Policies for Goal Directed Multi-Finger Manipulation

We present a method for one-handed task based manipulation of objects. Our approach uses a mid-level multiphase approach to break the problem into three parts, providing an appropriate control strategy for each phase and resulting in cyclic finger motions that accomplish the task. All motion is physically based, and guided by a policy computed for a particular task. The exact trajectory is never specified as the goal of our different tasks are concerned with the final orientation and position of the object. The offline simulations used to learn the policy are effective solutions for the task, but an important aspect of our work is that the policy is general enough to be used online in real time. We present two manipulation tasks and discuss their performance along with limitations.

Geometric Stiffness for Real-time Constrained Multibody Dynamics

This paper focuses on the stable and efficient simulation of articulated rigid body systems for real‐time applications. Specifically, we focus on the use of geometric stiffness which can dramatically increase simulation stability. We examine several numerical problems with the inclusion of geometric stiffness in the equations of motion, as proposed by previous work, and address these issues by introducing a novel method for efficiently building the linear system.

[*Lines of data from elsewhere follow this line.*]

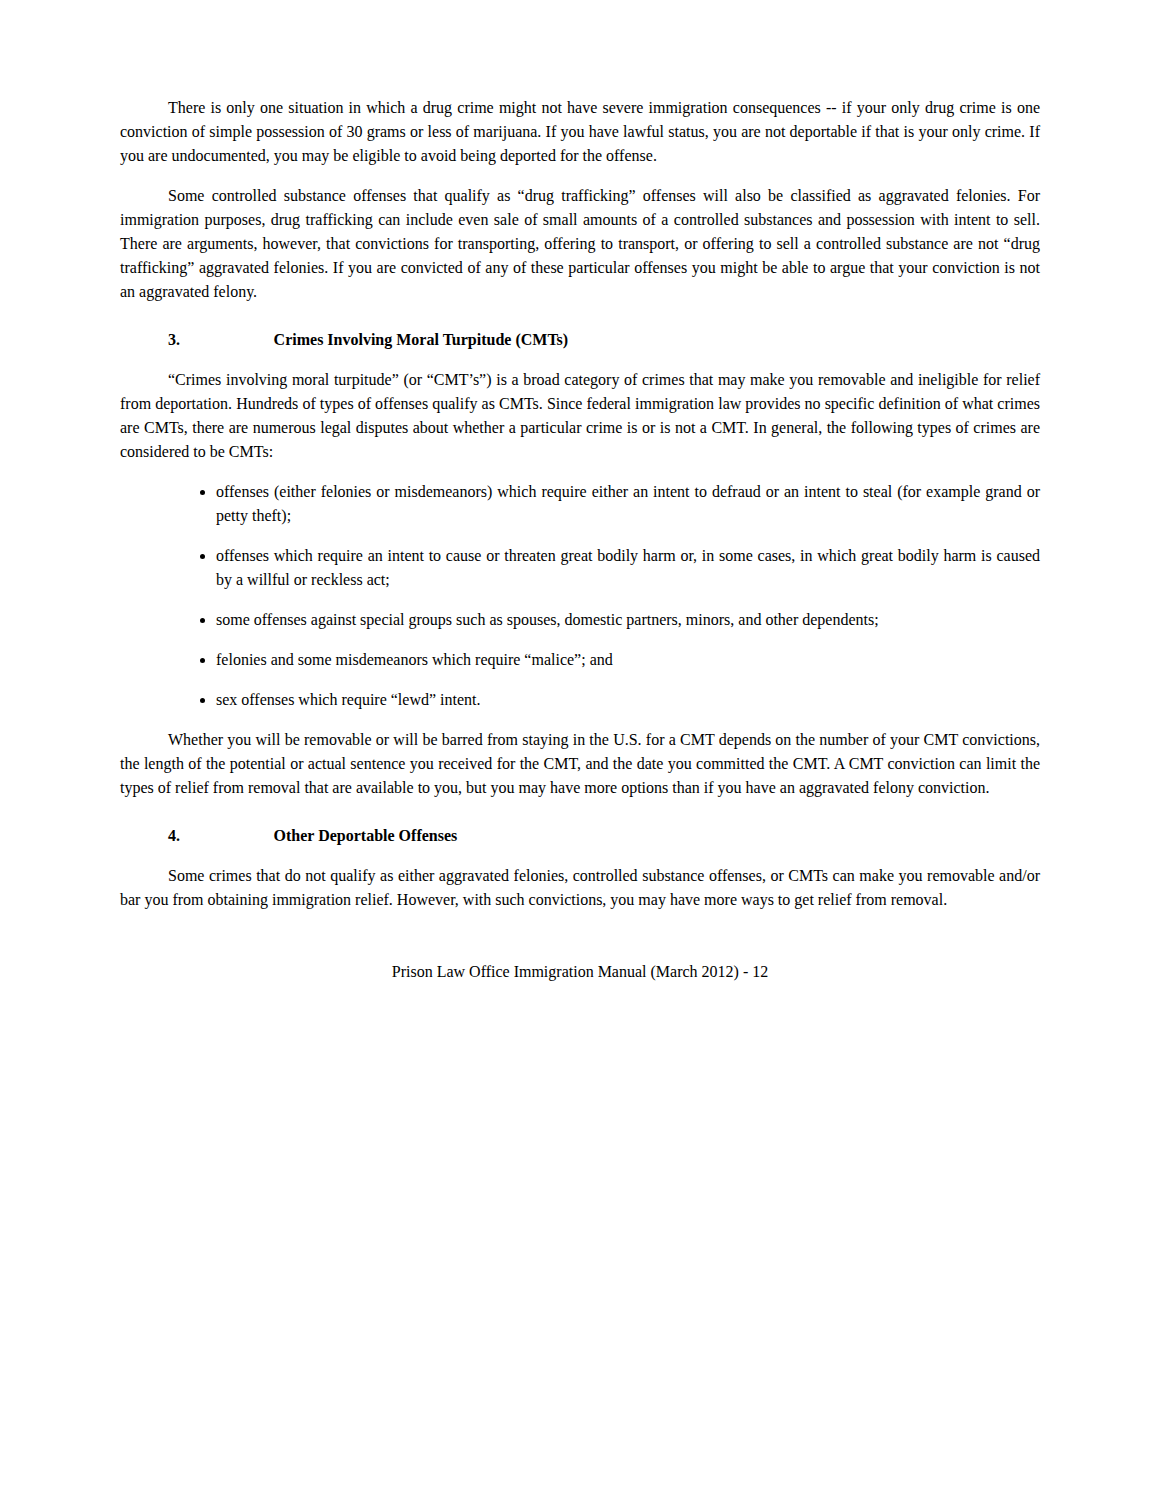There is only one situation in which a drug crime might not have severe immigration consequences -- if your only drug crime is one conviction of simple possession of 30 grams or less of marijuana. If you have lawful status, you are not deportable if that is your only crime. If you are undocumented, you may be eligible to avoid being deported for the offense.
Some controlled substance offenses that qualify as “drug trafficking” offenses will also be classified as aggravated felonies. For immigration purposes, drug trafficking can include even sale of small amounts of a controlled substances and possession with intent to sell. There are arguments, however, that convictions for transporting, offering to transport, or offering to sell a controlled substance are not “drug trafficking” aggravated felonies. If you are convicted of any of these particular offenses you might be able to argue that your conviction is not an aggravated felony.
3. Crimes Involving Moral Turpitude (CMTs)
“Crimes involving moral turpitude” (or “CMT’s”) is a broad category of crimes that may make you removable and ineligible for relief from deportation. Hundreds of types of offenses qualify as CMTs. Since federal immigration law provides no specific definition of what crimes are CMTs, there are numerous legal disputes about whether a particular crime is or is not a CMT. In general, the following types of crimes are considered to be CMTs:
offenses (either felonies or misdemeanors) which require either an intent to defraud or an intent to steal (for example grand or petty theft);
offenses which require an intent to cause or threaten great bodily harm or, in some cases, in which great bodily harm is caused by a willful or reckless act;
some offenses against special groups such as spouses, domestic partners, minors, and other dependents;
felonies and some misdemeanors which require “malice”; and
sex offenses which require “lewd” intent.
Whether you will be removable or will be barred from staying in the U.S. for a CMT depends on the number of your CMT convictions, the length of the potential or actual sentence you received for the CMT, and the date you committed the CMT. A CMT conviction can limit the types of relief from removal that are available to you, but you may have more options than if you have an aggravated felony conviction.
4. Other Deportable Offenses
Some crimes that do not qualify as either aggravated felonies, controlled substance offenses, or CMTs can make you removable and/or bar you from obtaining immigration relief. However, with such convictions, you may have more ways to get relief from removal.
Prison Law Office Immigration Manual (March 2012) - 12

This offers improved tractability and numerical efficiency. Furthermore, geometric stiffness tends to significantly dissipate kinetic energy. We propose an adaptive damping scheme, inspired by the geometric stiffness, that uses a stability criterion based on the numerical integrator to determine the amount of non‐constitutive damping required to stabilize the simulation. With this approach, not only is the dynamical behavior better preserved, but the simulation remains stable for mass ratios of 1,000,000‐to‐1 at time steps up to 0.1 s. We present a number of challenging scenarios to demonstrate that our method improves efficiency, and that it increases stability by orders of magnitude compared to previous work.

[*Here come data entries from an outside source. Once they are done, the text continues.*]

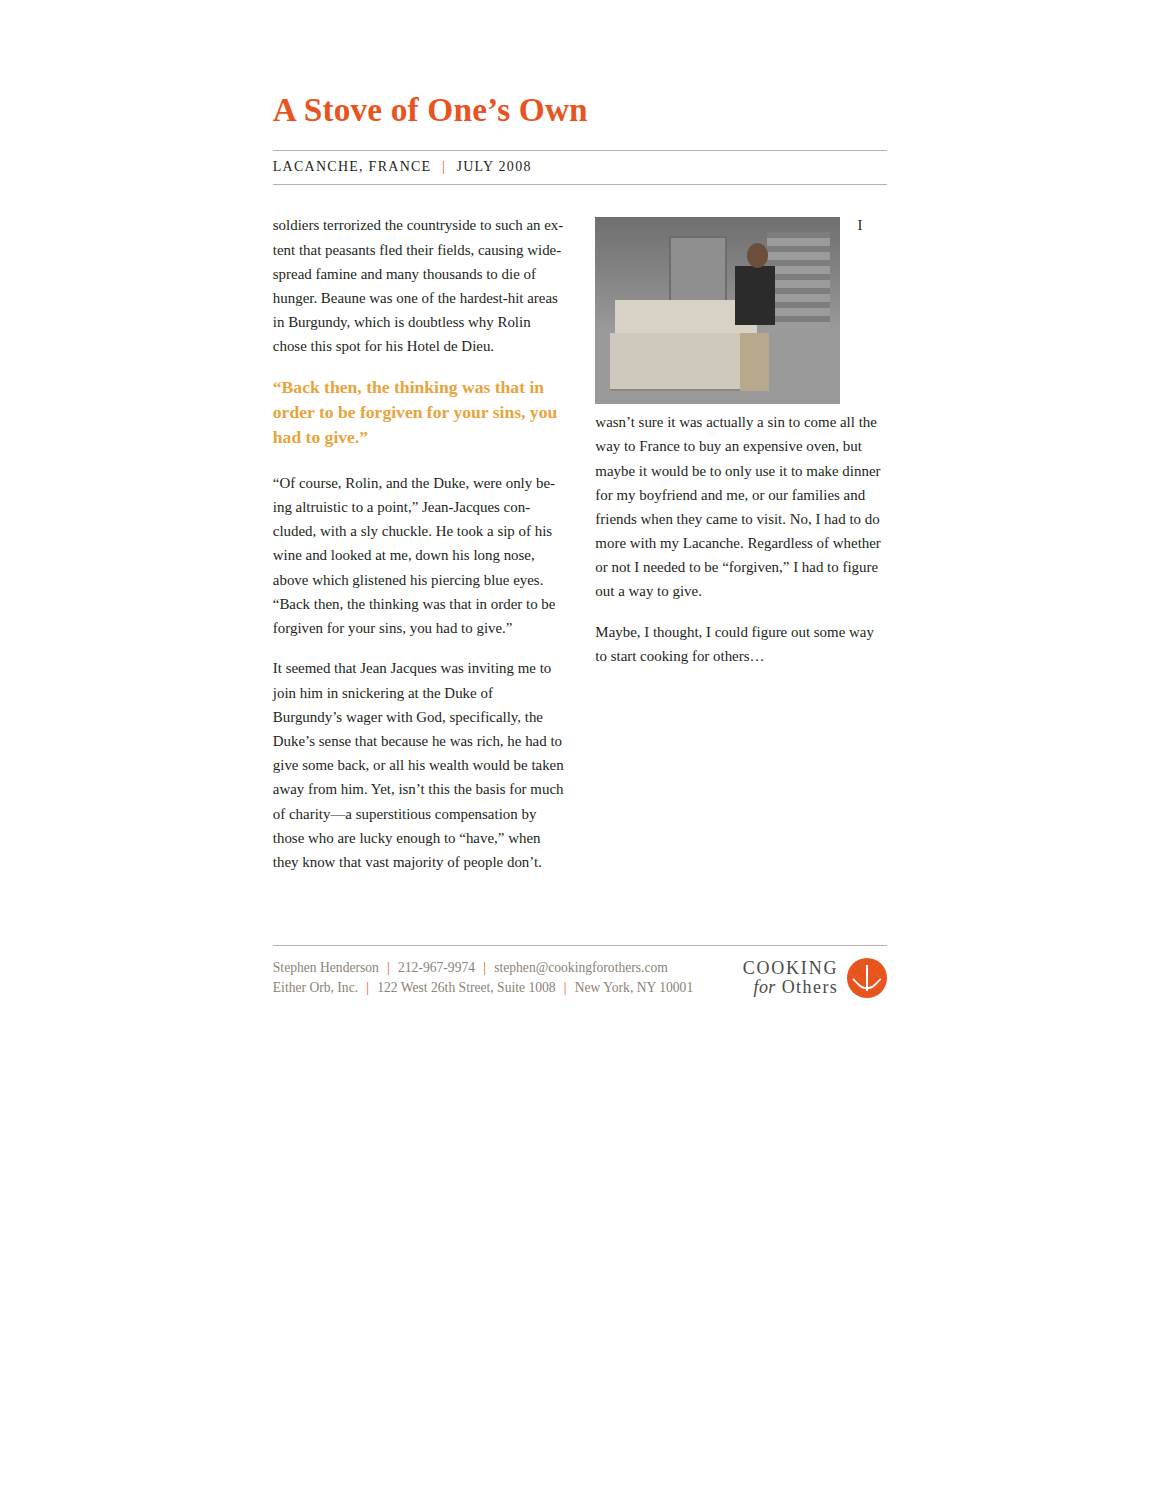A Stove of One’s Own
Lacanche, France | July 2008
soldiers terrorized the countryside to such an extent that peasants fled their fields, causing widespread famine and many thousands to die of hunger. Beaune was one of the hardest-hit areas in Burgundy, which is doubtless why Rolin chose this spot for his Hotel de Dieu.
“Back then, the thinking was that in order to be forgiven for your sins, you had to give.”
“Of course, Rolin, and the Duke, were only being altruistic to a point,” Jean-Jacques concluded, with a sly chuckle. He took a sip of his wine and looked at me, down his long nose, above which glistened his piercing blue eyes. “Back then, the thinking was that in order to be forgiven for your sins, you had to give.”
It seemed that Jean Jacques was inviting me to join him in snickering at the Duke of Burgundy’s wager with God, specifically, the Duke’s sense that because he was rich, he had to give some back, or all his wealth would be taken away from him. Yet, isn’t this the basis for much of charity—a superstitious compensation by those who are lucky enough to “have,” when they know that vast majority of people don’t.
I wasn’t sure it was actually a sin to come all the way to France to buy an expensive oven, but maybe it would be to only use it to make dinner for my boyfriend and me, or our families and friends when they came to visit. No, I had to do more with my Lacanche. Regardless of whether or not I needed to be “forgiven,” I had to figure out a way to give.
Maybe, I thought, I could figure out some way to start cooking for others…
Stephen Henderson | 212-967-9974 | stephen@cookingforothers.com
Either Orb, Inc. | 122 West 26th Street, Suite 1008 | New York, NY 10001
Cooking
for Others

Task-based design of cable-driven articulated mechanisms

We present a framework for the automatic design of articulated cable-driven mechanisms performing push andpick-and-place tasks. Provided an initial topology and task specification, our system optimizes the morphology and cable mechanisms such that the resulting mechanism can perform the desired task successfully. Optimizing for multiple tasks and multiple cables simultaneously is possible with our framework. At the core of our approach is an optimization algorithm that analyzes the kinematics of the design to evaluate the mechanisms ability to perform the task. Dynamical attributes, such as the ability to produce forces at the end effector, are also considered. Furthermore, this paper presents a novel approach for fast inverse kinematics using cable-driven mechanisms, which is used in the morphology optimization process. Several examples of mechanisms designed using our framework are presented. We also present results of physics based simulation, and evaluate 3D printed versions of an example mechanism.

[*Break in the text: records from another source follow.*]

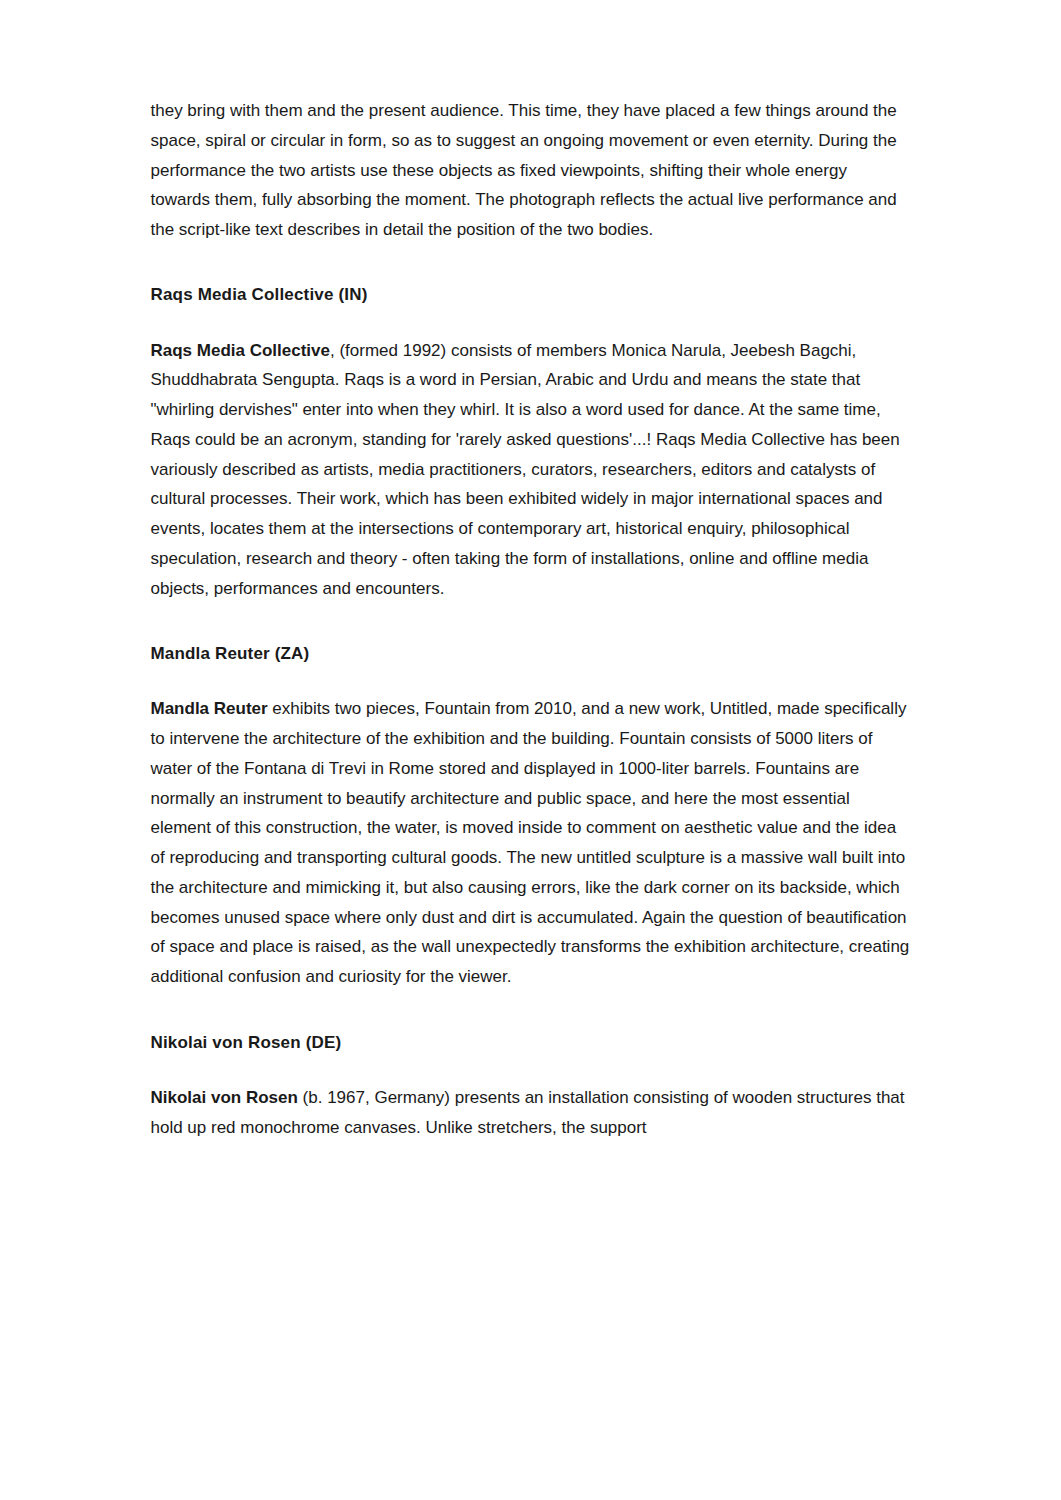they bring with them and the present audience. This time, they have placed a few things around the space, spiral or circular in form, so as to suggest an ongoing movement or even eternity. During the performance the two artists use these objects as fixed viewpoints, shifting their whole energy towards them, fully absorbing the moment. The photograph reflects the actual live performance and the script-like text describes in detail the position of the two bodies.
Raqs Media Collective (IN)
Raqs Media Collective, (formed 1992) consists of members Monica Narula, Jeebesh Bagchi, Shuddhabrata Sengupta. Raqs is a word in Persian, Arabic and Urdu and means the state that "whirling dervishes" enter into when they whirl. It is also a word used for dance. At the same time, Raqs could be an acronym, standing for 'rarely asked questions'...! Raqs Media Collective has been variously described as artists, media practitioners, curators, researchers, editors and catalysts of cultural processes. Their work, which has been exhibited widely in major international spaces and events, locates them at the intersections of contemporary art, historical enquiry, philosophical speculation, research and theory - often taking the form of installations, online and offline media objects, performances and encounters.
Mandla Reuter (ZA)
Mandla Reuter exhibits two pieces, Fountain from 2010, and a new work, Untitled, made specifically to intervene the architecture of the exhibition and the building. Fountain consists of 5000 liters of water of the Fontana di Trevi in Rome stored and displayed in 1000-liter barrels. Fountains are normally an instrument to beautify architecture and public space, and here the most essential element of this construction, the water, is moved inside to comment on aesthetic value and the idea of reproducing and transporting cultural goods. The new untitled sculpture is a massive wall built into the architecture and mimicking it, but also causing errors, like the dark corner on its backside, which becomes unused space where only dust and dirt is accumulated. Again the question of beautification of space and place is raised, as the wall unexpectedly transforms the exhibition architecture, creating additional confusion and curiosity for the viewer.
Nikolai von Rosen (DE)
Nikolai von Rosen (b. 1967, Germany) presents an installation consisting of wooden structures that hold up red monochrome canvases. Unlike stretchers, the support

Blended Linear Models for Reduced Compliant Mechanical Systems

We present a method for the simulation of compliant, articulated structures using a plausible approximate model that focuses on modeling endpoint interaction. We approximate the structures behavior about a reference configuration, resulting in a first order reduced compliant system, or FORK-1S. Several levels of approximation are available depending on which parts and surfaces we would like to have interactive contact forces, allowing various levels of detail to be selected. Our approach is fast and computation of the full structures state may be parallelized. Furthermore, we present a method for reducing error by combining multiple FORK-1S models at different linearization points, through twist blending and matrix interpolation. Our approach is suitable for stiff, articulate grippers, such as those used in robotic simulation, or physics-based characters under static proportional derivative control. We demonstrate that simulations with our method can deal with kinematic chains and loops with non-uniform stiffness across joints, and that it produces plausible effects due to stiffness, damping, and inertia.